Y aurait-il un lien entre ces discours de menace, et ce qui vient de se passer dans le canton Bérem et ailleurs sur l’ensemble du territoire national depuis si longtemps? Cherche-t-on absolument à trouver de boucs émissaires à qui faire porter des responsabilités? Il y a fort à parier que tout y ressemble comme deux gouttes d’eau. Mais sans manquer de respect au Mps qui nous régente depuis trente ans de quel droit les responsables de ce parti peuvent traiter les opposants légitimes selon la constitution de chiens?

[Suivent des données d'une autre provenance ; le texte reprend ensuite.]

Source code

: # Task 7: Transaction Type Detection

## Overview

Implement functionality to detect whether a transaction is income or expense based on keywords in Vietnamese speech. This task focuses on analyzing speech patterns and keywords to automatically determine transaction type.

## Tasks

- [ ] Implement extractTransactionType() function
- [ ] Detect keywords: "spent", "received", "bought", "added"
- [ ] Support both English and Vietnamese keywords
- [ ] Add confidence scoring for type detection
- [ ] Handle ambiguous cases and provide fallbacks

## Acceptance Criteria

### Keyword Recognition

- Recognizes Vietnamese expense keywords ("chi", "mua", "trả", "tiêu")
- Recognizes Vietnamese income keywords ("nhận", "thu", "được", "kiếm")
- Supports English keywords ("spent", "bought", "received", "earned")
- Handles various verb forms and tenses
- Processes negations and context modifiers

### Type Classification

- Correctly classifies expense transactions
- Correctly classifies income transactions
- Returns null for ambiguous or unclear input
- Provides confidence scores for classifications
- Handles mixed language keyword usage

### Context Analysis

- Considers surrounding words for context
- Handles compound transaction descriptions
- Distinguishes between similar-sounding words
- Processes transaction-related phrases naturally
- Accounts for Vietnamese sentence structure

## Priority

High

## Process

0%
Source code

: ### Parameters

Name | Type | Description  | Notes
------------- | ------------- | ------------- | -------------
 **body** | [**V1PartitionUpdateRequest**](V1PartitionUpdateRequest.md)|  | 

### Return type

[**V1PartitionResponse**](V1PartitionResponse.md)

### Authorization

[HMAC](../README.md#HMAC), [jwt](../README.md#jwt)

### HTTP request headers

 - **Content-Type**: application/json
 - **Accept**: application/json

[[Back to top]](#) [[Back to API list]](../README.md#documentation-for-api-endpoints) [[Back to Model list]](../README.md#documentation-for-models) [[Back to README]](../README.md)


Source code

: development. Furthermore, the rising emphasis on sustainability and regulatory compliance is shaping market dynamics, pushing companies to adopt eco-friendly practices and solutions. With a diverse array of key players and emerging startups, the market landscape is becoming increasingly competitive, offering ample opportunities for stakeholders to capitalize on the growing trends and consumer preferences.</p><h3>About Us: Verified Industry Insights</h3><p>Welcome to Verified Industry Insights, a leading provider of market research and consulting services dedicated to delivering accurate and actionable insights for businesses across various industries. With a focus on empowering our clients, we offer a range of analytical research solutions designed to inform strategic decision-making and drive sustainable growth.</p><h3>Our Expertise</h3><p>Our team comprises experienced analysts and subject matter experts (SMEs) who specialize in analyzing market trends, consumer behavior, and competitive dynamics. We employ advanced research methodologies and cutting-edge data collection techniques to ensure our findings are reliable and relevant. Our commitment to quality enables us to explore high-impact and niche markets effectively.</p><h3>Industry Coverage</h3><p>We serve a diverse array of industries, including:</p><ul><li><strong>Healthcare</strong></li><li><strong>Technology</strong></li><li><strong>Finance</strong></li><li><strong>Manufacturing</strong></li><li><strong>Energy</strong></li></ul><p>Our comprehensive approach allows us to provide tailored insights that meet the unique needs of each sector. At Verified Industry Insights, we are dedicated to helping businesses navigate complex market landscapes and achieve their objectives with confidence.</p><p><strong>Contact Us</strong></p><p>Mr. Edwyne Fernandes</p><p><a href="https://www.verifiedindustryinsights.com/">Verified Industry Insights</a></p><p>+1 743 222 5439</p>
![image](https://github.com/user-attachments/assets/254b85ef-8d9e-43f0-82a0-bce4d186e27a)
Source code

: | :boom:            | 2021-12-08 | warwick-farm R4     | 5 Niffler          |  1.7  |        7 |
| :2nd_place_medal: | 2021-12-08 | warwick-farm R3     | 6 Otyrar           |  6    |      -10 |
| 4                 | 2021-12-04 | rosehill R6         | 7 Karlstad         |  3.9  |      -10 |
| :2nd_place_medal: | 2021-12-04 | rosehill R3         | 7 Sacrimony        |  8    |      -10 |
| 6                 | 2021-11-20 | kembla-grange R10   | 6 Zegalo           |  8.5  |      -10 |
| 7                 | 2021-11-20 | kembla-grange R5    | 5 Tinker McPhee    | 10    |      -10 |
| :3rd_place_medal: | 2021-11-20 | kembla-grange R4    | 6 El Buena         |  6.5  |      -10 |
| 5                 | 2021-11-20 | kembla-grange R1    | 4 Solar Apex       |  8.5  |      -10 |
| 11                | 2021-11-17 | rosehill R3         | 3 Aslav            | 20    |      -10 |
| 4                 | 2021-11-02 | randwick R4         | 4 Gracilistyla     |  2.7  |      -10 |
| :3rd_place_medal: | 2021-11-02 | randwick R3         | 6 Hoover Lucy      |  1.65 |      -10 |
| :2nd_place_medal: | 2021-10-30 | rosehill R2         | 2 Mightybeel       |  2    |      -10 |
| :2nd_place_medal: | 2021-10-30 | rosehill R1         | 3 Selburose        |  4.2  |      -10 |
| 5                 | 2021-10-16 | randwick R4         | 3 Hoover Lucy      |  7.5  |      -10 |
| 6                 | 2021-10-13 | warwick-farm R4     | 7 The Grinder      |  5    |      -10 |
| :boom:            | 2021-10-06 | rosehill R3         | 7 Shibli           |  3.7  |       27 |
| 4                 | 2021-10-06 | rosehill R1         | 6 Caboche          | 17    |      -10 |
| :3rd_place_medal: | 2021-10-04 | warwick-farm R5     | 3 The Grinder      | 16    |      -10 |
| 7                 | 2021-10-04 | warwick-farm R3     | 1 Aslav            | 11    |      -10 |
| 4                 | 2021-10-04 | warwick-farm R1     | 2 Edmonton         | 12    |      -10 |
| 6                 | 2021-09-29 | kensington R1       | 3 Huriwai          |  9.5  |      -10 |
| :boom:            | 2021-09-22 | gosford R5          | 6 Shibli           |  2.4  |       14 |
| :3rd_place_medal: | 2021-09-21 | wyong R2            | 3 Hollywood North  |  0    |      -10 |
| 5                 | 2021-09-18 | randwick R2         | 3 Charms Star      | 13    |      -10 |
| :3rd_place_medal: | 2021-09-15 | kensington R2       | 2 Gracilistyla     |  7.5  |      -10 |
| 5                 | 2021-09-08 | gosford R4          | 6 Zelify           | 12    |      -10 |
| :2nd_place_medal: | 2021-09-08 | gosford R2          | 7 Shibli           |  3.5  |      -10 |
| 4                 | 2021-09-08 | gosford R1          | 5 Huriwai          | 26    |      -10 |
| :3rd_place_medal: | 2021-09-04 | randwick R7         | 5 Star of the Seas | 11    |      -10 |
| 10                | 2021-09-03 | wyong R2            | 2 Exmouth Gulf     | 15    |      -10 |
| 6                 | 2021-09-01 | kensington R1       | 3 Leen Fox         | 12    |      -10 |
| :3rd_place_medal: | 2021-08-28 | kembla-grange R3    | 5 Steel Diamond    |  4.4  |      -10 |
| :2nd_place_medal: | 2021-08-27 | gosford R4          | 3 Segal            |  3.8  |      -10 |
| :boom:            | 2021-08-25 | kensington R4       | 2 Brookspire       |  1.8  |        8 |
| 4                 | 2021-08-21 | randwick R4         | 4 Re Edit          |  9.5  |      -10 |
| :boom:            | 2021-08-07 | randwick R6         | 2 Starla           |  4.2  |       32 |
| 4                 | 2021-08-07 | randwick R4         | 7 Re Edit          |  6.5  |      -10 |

Comment peut-on traiter de chiens des opposants qui cherchent seulement à s’exprimer démocratiquement? Pourquoi utiliser de façon scélérate une soi-disant loi portant sécurité sanitaire pour empêcher les partis de mener leurs activités? Pourquoi accepter que le Mps se mette en campagne sans respecter cette même loi qui va courir jusqu’en mars, soit tout juste un mois avant l’élection présidentielle alors que les autres leaders de l’opposition sont enfermés chez eux? Comment comprendre que des pays comme le Bénin, le Burkina Faso, le Mali ou la Guinée ont pu organiser des élections présidentielle et législatives au moment où sévit le coronavirus? Est-ce être un chien que de décrier cette situation injuste en organisant un forum citoyen?

De toute façon, pour se réconcilier, on n’apporte pas un couteau qui tranche mais une aiguille qui coud. En se comportant de la sorte au Mps, Zen Bada et ses acolytes devraient apprendre qu’un homme sans culture ressemble à un zèbre sans rayures. Il ne tire jamais de leçons de ses expériences. Avant la caravane, il y a eu toujours de chiens. Tout ce qui monte descend. On ne sauve pas un peuple pour ensuite le priver de ses droits. Le général De Gaulle ou Nelson Mandela auraient aussi pris en otage leur pays. Les menaces qui font allusion aux années 1980 n’impressionnent plus personne. De toute façon, quand le chat n’a plus faim, il accuse la souris d’avoir un derrière qui pue. Vivement que le premier décembre 2020 vous apprenne quelques leçons de vie en pensant aux chiens que constitue le peuple. Quand le soleil brille, il n’oublie pas le petit village.